Study design, sites, and participants
This prospective cohort study included consecutive patients with XDRAB pneumonia in Phramongkutklao Hospital, a 1200-bed tertiary care military hospital in Thailand, from 1 July 2016 to 30 September 2017. After the approval of the protocol by the Institutional Review Board, Royal Thai Army Medical Department (www.irbrta.pmk.ac.th reference number R061h/59), patients aged ≥18 years with XDRAB pneumonia, who received definite treatment with colistin, combined with sulbactam or carbapenems (imipenem or meropenem) were enrolled in the study. XDRAB pneumonia was diagnosed when patients with clinical diagnosis of pneumonia had a single pathogen of XDRAB isolated from their sputum culture, which was collected from tracheal suction or mouth on the date of diagnosis. The sputum collected from mouth must have >25 neutrophils and <10 squamous epithelial cells per low power field to be determined as significant. The exclusion criteria included patients who developed a new infection during the treatment, had concurrent diagnosis of another site of infection, had organisms other than XDRAB obtained from blood or sputum culture or received switch regimens between sulbactam and carbapenems.

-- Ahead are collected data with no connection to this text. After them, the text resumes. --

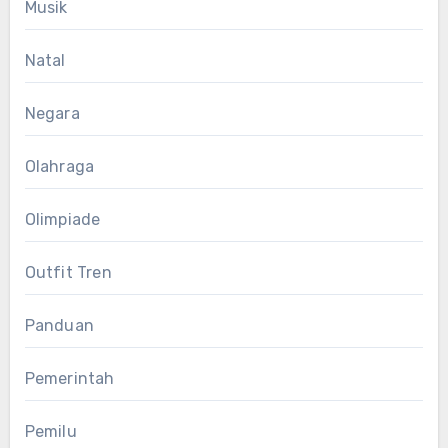
Musik
Natal
Negara
Olahraga
Olimpiade
Outfit Tren
Panduan
Pemerintah
Pemilu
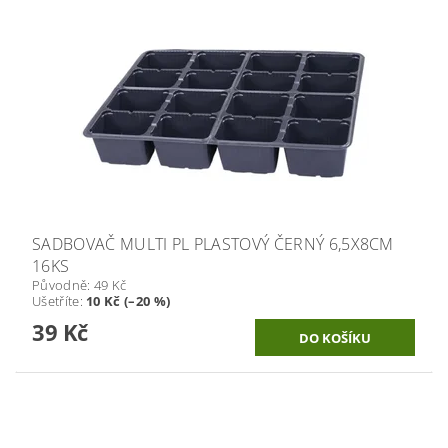
SADBOVAČ MULTI PL PLASTOVÝ ČERNÝ 6,5X8CM
16KS
Původně:
49 Kč
Ušetříte
:
10 Kč (–20 %)
39 Kč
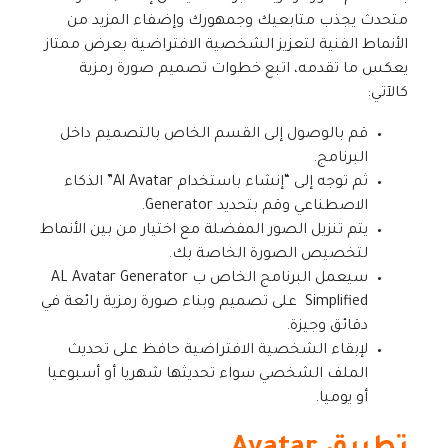
متحدث يجذب متابعيك وجمهورك وإضفاء المزيد من
الأنماط الفنية لتعزيز الشخصية الافتراضية بعرض ممتاز
يعكس ما تقدمه، اتبع خطوات تصميم صورة رمزية
كالآتي:
قم بالوصول إلى القسم الخاص بالتصميم داخل
البرنامج.
ثم توجه إلى “إنشاء باستخدام Al Avatar” الذكاء
الاصطناعي وقم بتحديد Generator.
يتم تنزيل الصور المفضلة مع اختيار من بين الأنماط
لتخصيص الصورة الخاصة بك.
سيعمل البرنامج الخاص ب AL Avatar Generator
Simplified على تصميم وبناء صورة رمزية رائعة في
دقائق وجيزة.
لإبقاء الشخصية الافتراضية حافظ على تحديث
الملف الشخصي سواء تحديثها شهريا أو أسبوعيا
أو يوميا.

Eligible patients were categorized in 2 groups as followed; those who received colistin with sulbactam (CL+SB) and those who received colistin with carbapenems (CL+CB). The maximum dosage of 6 g/day of sulbactam was derived from ampicillin/sulbactam and cefoperazone/sulbactam. The maximum dosage of imipenem and meropenem were 2g and 3g/day, respectively. Colistin was used at the maximum dosage of 300 mg/day. These antibiotics were intravenously administered with dosage adjustment according to renal function.
Variables and definitions
The primary outcome was 28-day mortality rate after initiation of antibiotic. The secondary outcomes were 7-day and 14-day mortality rates, length of hospital stay, length of ICU stay and ventilator days. The baseline demographics data included: sex, age, underlying condition, hospital service, ventilator status, antimicrobial treatment (empirical and definite), intubation and susceptibility data of sputum. Additionally, blood culture samples were collected. The clinical outcomes included: duration of admission, duration of ventilator use, length of hospital stay, length of ICU stay, vital signs, APACHEII severity score (14), kidney functions and complete blood counts.

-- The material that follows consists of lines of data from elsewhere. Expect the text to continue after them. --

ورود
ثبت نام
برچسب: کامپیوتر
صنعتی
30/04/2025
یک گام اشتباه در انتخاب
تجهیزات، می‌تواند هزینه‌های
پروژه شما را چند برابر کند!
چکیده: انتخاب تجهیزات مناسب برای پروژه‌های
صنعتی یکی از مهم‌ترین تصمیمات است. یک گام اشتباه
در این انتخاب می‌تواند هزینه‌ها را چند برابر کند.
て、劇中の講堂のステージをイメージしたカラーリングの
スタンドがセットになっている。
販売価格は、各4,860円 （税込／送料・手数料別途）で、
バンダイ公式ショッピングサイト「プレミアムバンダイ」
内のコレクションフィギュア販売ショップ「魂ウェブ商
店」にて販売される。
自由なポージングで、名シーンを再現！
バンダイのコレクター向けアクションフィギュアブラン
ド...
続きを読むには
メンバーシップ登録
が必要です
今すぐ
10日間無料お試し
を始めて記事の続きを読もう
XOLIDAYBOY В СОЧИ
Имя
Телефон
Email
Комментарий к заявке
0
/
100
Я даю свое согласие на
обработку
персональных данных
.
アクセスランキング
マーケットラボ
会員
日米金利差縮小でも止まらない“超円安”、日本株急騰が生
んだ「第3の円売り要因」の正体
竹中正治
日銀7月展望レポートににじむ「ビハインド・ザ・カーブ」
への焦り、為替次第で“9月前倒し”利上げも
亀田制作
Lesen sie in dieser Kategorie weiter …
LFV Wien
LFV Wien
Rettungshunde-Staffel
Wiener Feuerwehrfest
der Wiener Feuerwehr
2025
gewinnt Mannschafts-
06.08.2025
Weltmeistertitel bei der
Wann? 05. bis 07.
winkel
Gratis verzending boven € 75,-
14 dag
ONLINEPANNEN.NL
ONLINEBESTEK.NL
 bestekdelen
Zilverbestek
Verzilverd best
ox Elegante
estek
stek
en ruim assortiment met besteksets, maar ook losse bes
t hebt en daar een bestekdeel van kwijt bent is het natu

XDRAB was defined as A. baumannii with at least 1 drug resistance in 3 or more drug groups including antipseudomonal carbapenems, antipseudomonal fluoroquinolones, and antipseudomonal cephalosporins by using automate broth microdilution test. CLSI recommendations were used for susceptibility interpretation.(15) Pneumonia and definition of HAP and VAP were defined according to CDC definition.(16)

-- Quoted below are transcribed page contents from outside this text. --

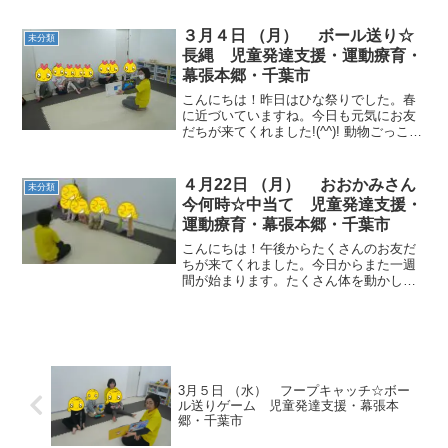
ね。午前のお友だち～ 動物ごっこ☆ク
マ、ペンギン、カンガルーになって動き
３月４日 （月） ボール送り☆
未分類
ました。動物の動きも上手...
長縄 児童発達支援・運動療育・
幕張本郷・千葉市
こんにちは！昨日はひな祭りでした。春
に近づいていますね。今日も元気にお友
だちが来てくれました!(^^)! 動物ごっこ☆
３人組、５人組などグループを作って座
りました。お友だちを誘いあって、すぐ
に座ることができました。 ボール送り☆
４月22日 （月） おおかみさん
未分類
足の間や頭上...
今何時☆中当て 児童発達支援・
運動療育・幕張本郷・千葉市
こんにちは！午後からたくさんのお友だ
ちが来てくれました。今日からまた一週
間が始まります。たくさん体を動かし
て、気持ち良く過ごしましょう。 動物ご
っこ☆赤・青・黄色の縄の上に立つ、跨
ぐ、また、手と足を違う色の縄に置くな
どをしました。 おおかみ...
3月５日 （水） フープキャッチ☆ボー
ル送りゲーム 児童発達支援・幕張本
郷・千葉市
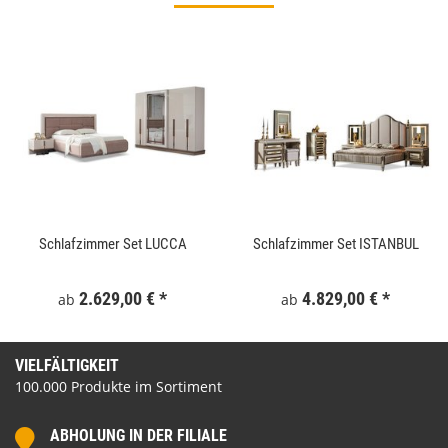
Schlafzimmer Set LUCCA
Schlafzimmer Set ISTANBUL
2.629,00 €
*
4.829,00 €
*
ab
ab
VIELFÄLTIGKEIT
100.000 Produkte im Sortiment
ABHOLUNG IN DER FILIALE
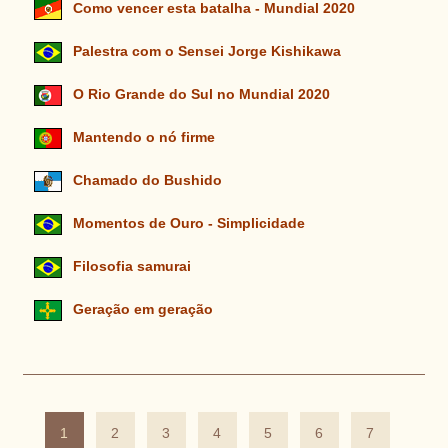
Como vencer esta batalha - Mundial 2020
Palestra com o Sensei Jorge Kishikawa
O Rio Grande do Sul no Mundial 2020
Mantendo o nó firme
Chamado do Bushido
Momentos de Ouro - Simplicidade
Filosofia samurai
Geração em geração
1
2
3
4
5
6
7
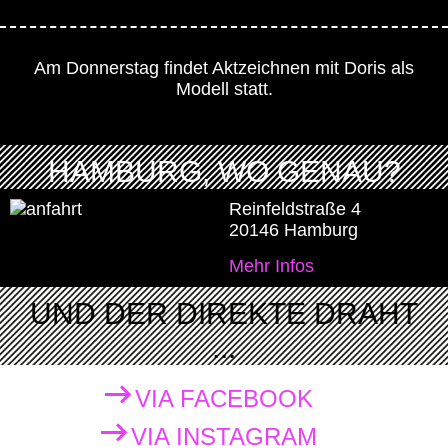
Am Donnerstag findet Aktzeichnen mit Doris als
Modell statt.
HAMBURG, WO GENAU?
Reinfeldstraße 4
20146 Hamburg
Mehr Infos
UND DER DIREKTE DRAHT
...
VIA FACEBOOK
VIA INSTAGRAM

Mortality rates were measured regarding the day when sputum culture was collected (considered as day 1). Ventilator day was defined as duration between the day of intubation (in HAP patients with respiratory failure) or the day when sputum culture was collected (in VAP patients) and the day of extubation or death. Acute kidney injury was defined according to KDIGO 2012 guidelines,(17) and disseminated intravascular coagulation (DIC) was defined if ISTH score ≥5,(18) septic shock was defined when patients received vasopressor.
Statistical analysis
Comparisons between the groups were performed using Pearson’s chi-square test, or Fisher’s exact test, as appropriate for proportions and with Student’s T-test or Mann-Whitney U test, as appropriate for continuous outcomes. Variables with a p-value <0.2 in univariate analysis were introduced into multivariate analyses, which were performed using Cox regression analyses. All p-values were two-tailed with those less than 0.05 considered statistically significant. All statistical analyses were performed using IBM SPSS Statistics for Windows v.22.0 (IBM Corp., Armonk, NY, USA).